Problem details
Output every line below exactly, please, omitting pictures.

- Opening Delimiter -

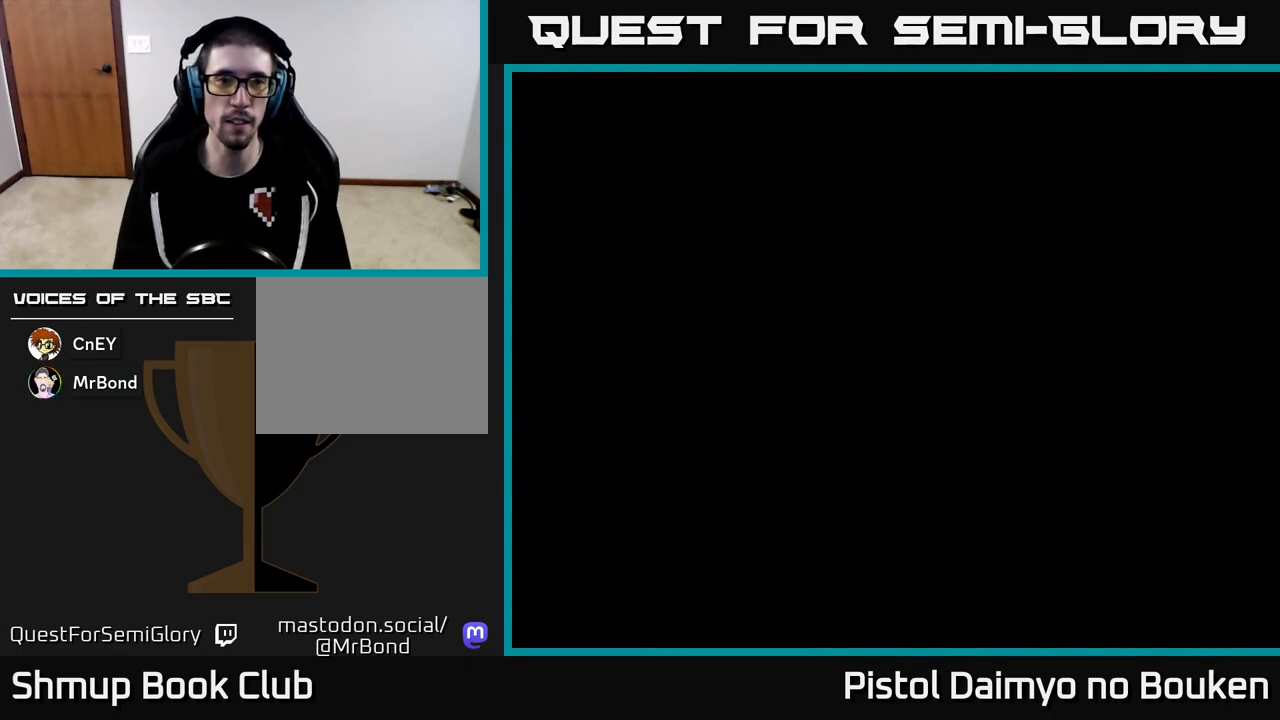
{"buttons": ["A"], "left_stick": "center", "events": [[100, "A", "up"], [200, "A", "down"], [267, "DPAD_UP", "down"], [450, "DPAD_UP", "up"]]}
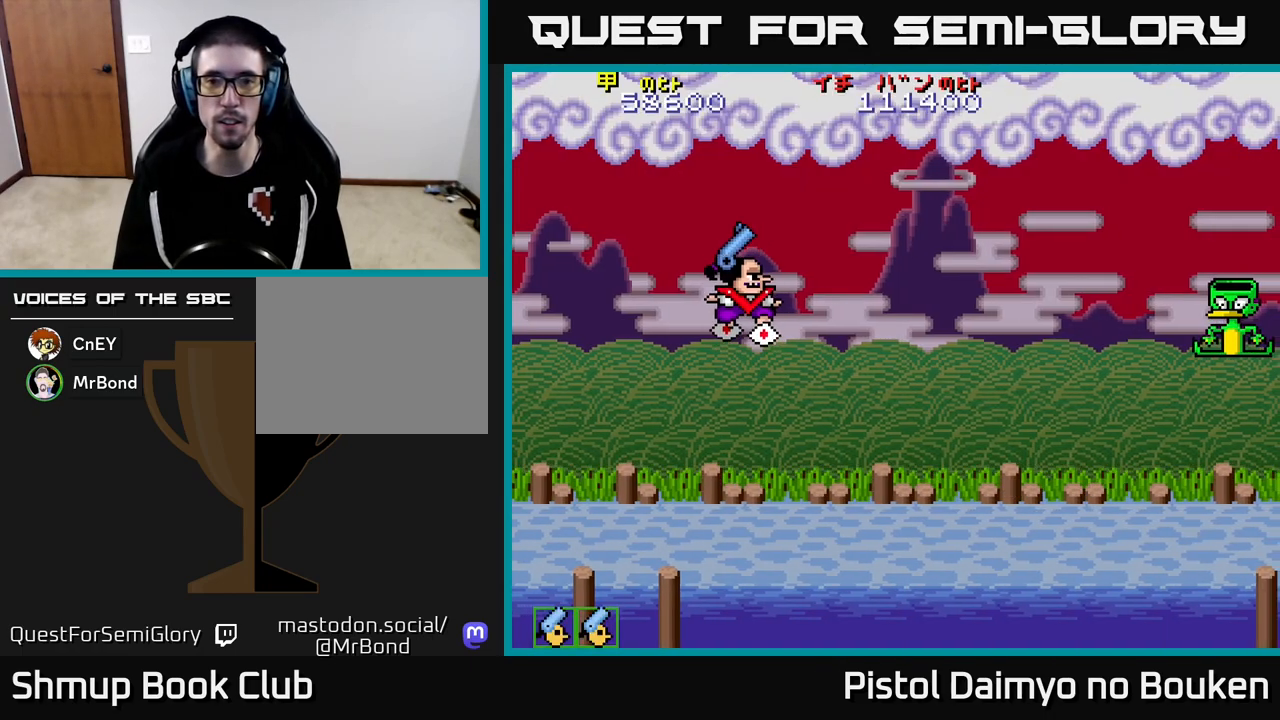
{"buttons": ["A", "DPAD_DOWN", "DPAD_RIGHT"], "left_stick": "center", "events": [[317, "DPAD_DOWN", "down"], [317, "DPAD_RIGHT", "down"]]}
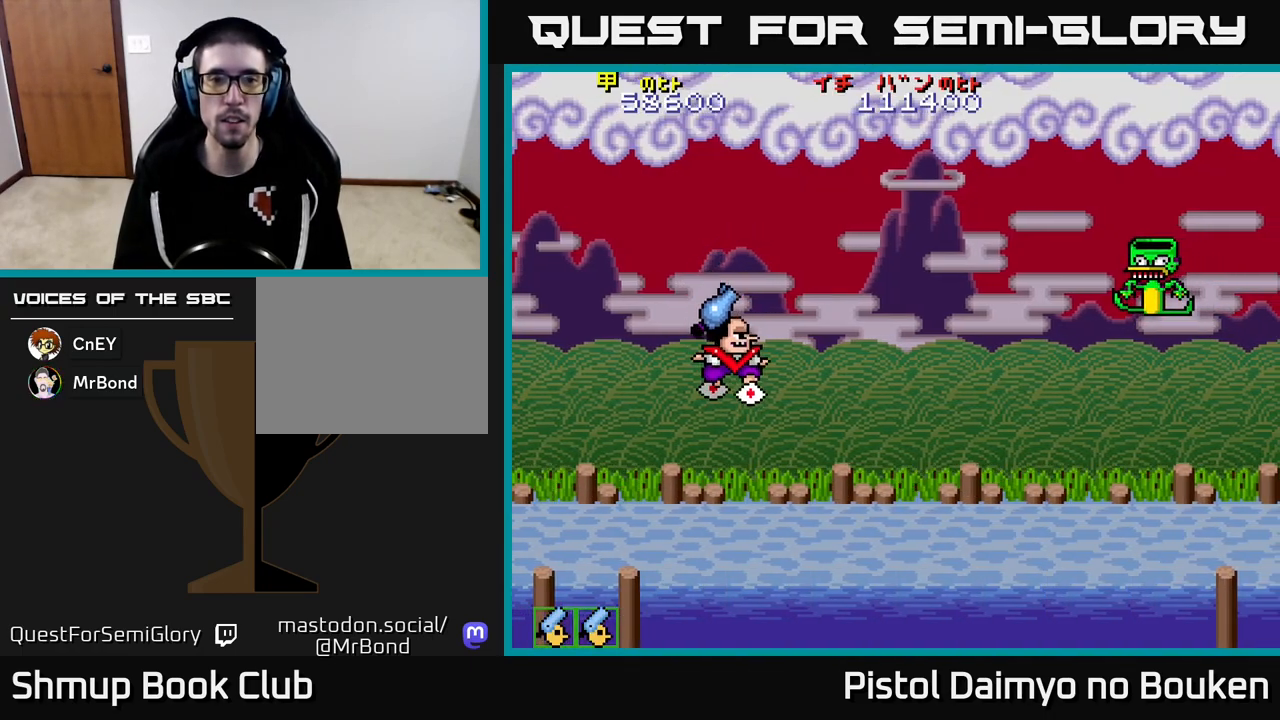
{"buttons": ["A", "DPAD_UP"], "left_stick": "center", "events": [[17, "A", "up"], [267, "A", "down"], [283, "DPAD_DOWN", "up"], [350, "DPAD_RIGHT", "up"], [350, "DPAD_UP", "down"]]}
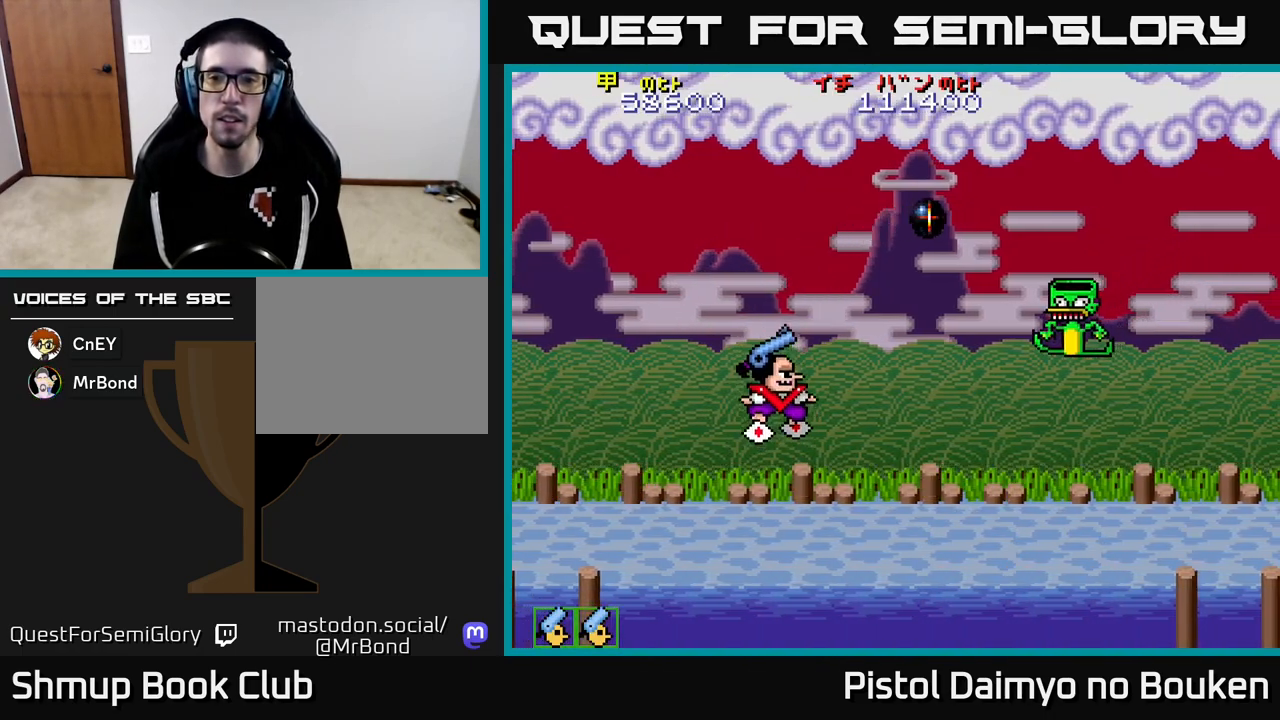
{"buttons": ["A", "DPAD_RIGHT"], "left_stick": "center", "events": [[133, "DPAD_RIGHT", "down"], [467, "DPAD_UP", "up"]]}
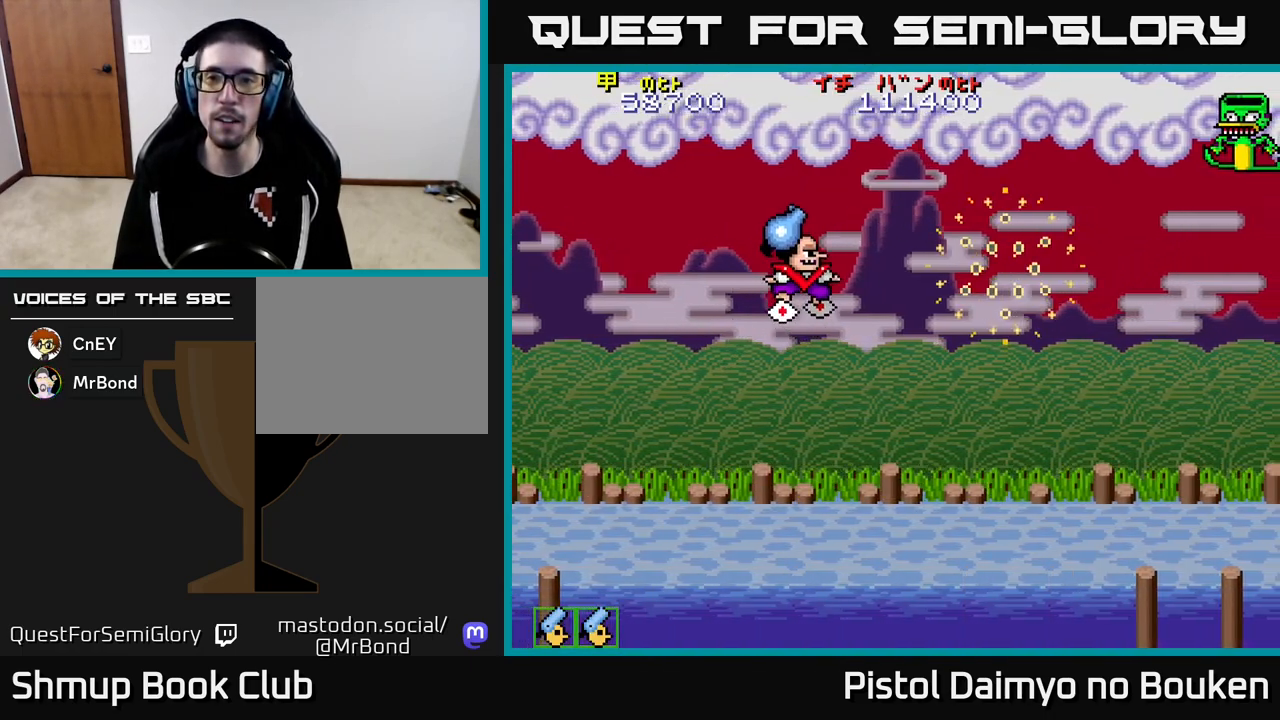
{"buttons": ["A"], "left_stick": "center", "events": [[67, "A", "up"], [167, "DPAD_DOWN", "down"], [267, "DPAD_RIGHT", "up"], [300, "A", "down"], [483, "DPAD_DOWN", "up"]]}
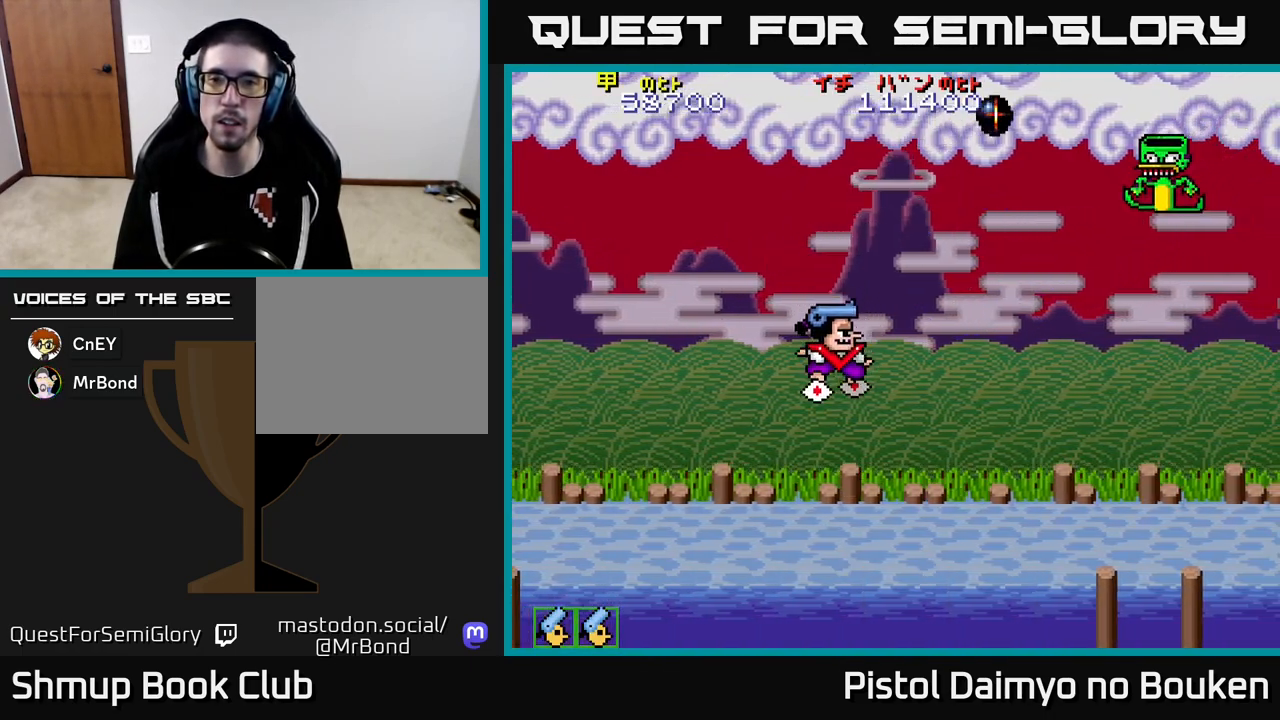
{"buttons": ["A", "DPAD_DOWN", "DPAD_RIGHT"], "left_stick": "center", "events": [[17, "DPAD_LEFT", "down"], [100, "DPAD_UP", "down"], [167, "DPAD_LEFT", "up"], [283, "DPAD_UP", "up"], [317, "DPAD_RIGHT", "down"], [350, "DPAD_DOWN", "down"]]}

- Closing Delimiter -

Answer area
{"buttons": ["A"], "left_stick": "center", "events": [[100, "A", "up"], [200, "A", "down"], [267, "DPAD_UP", "down"], [450, "DPAD_UP", "up"]]}
{"buttons": ["A", "DPAD_DOWN", "DPAD_RIGHT"], "left_stick": "center", "events": [[317, "DPAD_DOWN", "down"], [317, "DPAD_RIGHT", "down"]]}
{"buttons": ["A", "DPAD_UP"], "left_stick": "center", "events": [[17, "A", "up"], [267, "A", "down"], [283, "DPAD_DOWN", "up"], [350, "DPAD_RIGHT", "up"], [350, "DPAD_UP", "down"]]}
{"buttons": ["A", "DPAD_RIGHT"], "left_stick": "center", "events": [[133, "DPAD_RIGHT", "down"], [467, "DPAD_UP", "up"]]}
{"buttons": ["A"], "left_stick": "center", "events": [[67, "A", "up"], [167, "DPAD_DOWN", "down"], [267, "DPAD_RIGHT", "up"], [300, "A", "down"], [483, "DPAD_DOWN", "up"]]}
{"buttons": ["A", "DPAD_DOWN", "DPAD_RIGHT"], "left_stick": "center", "events": [[17, "DPAD_LEFT", "down"], [100, "DPAD_UP", "down"], [167, "DPAD_LEFT", "up"], [283, "DPAD_UP", "up"], [317, "DPAD_RIGHT", "down"], [350, "DPAD_DOWN", "down"]]}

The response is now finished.